==== Records for the task ====
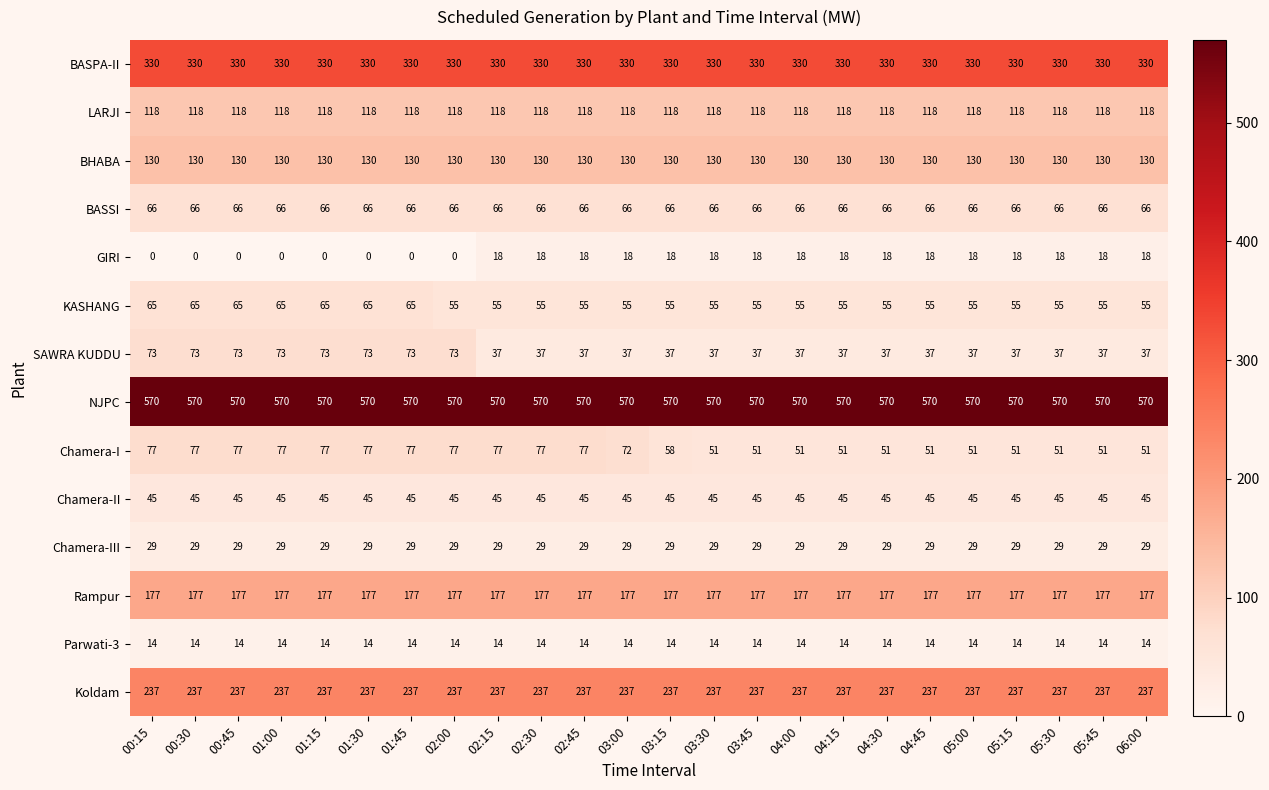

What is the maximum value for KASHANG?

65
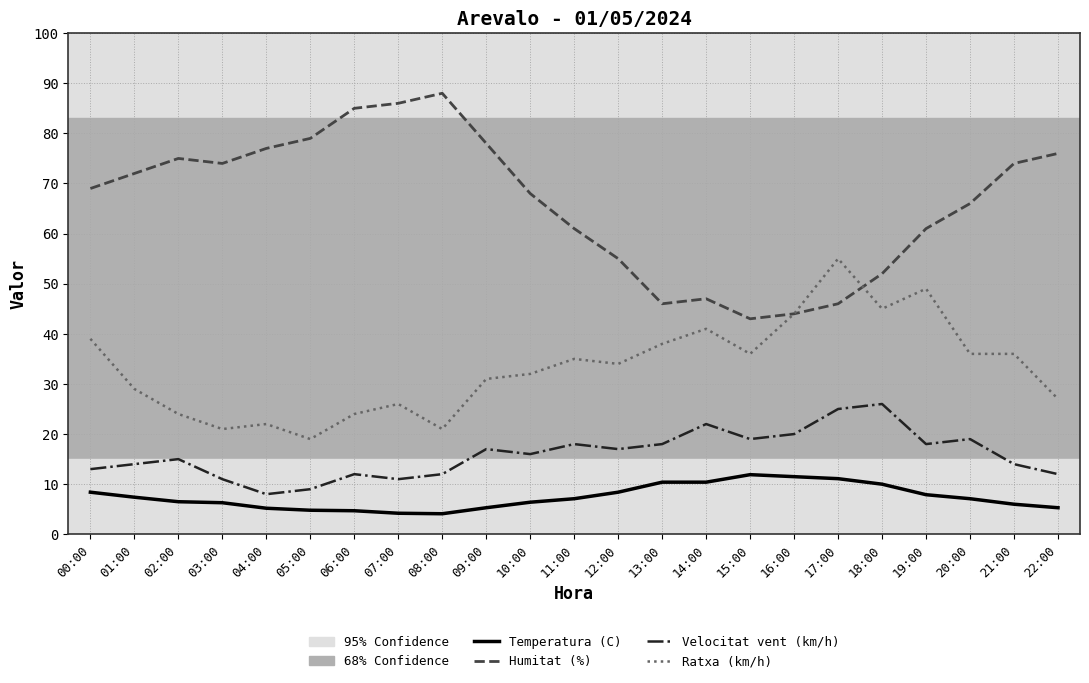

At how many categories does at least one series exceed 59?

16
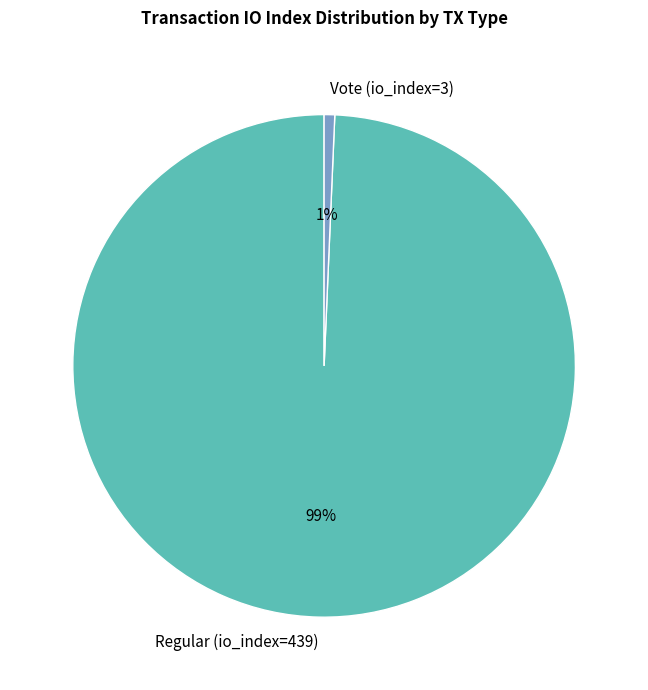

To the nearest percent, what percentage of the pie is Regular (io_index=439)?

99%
====
(Your assignment): Output the text of all the items above word for word, leaving out the pictures.

(Exercise answer):
What is the maximum value for KASHANG?

65

At how many categories does at least one series exceed 59?

16

To the nearest percent, what percentage of the pie is Regular (io_index=439)?

99%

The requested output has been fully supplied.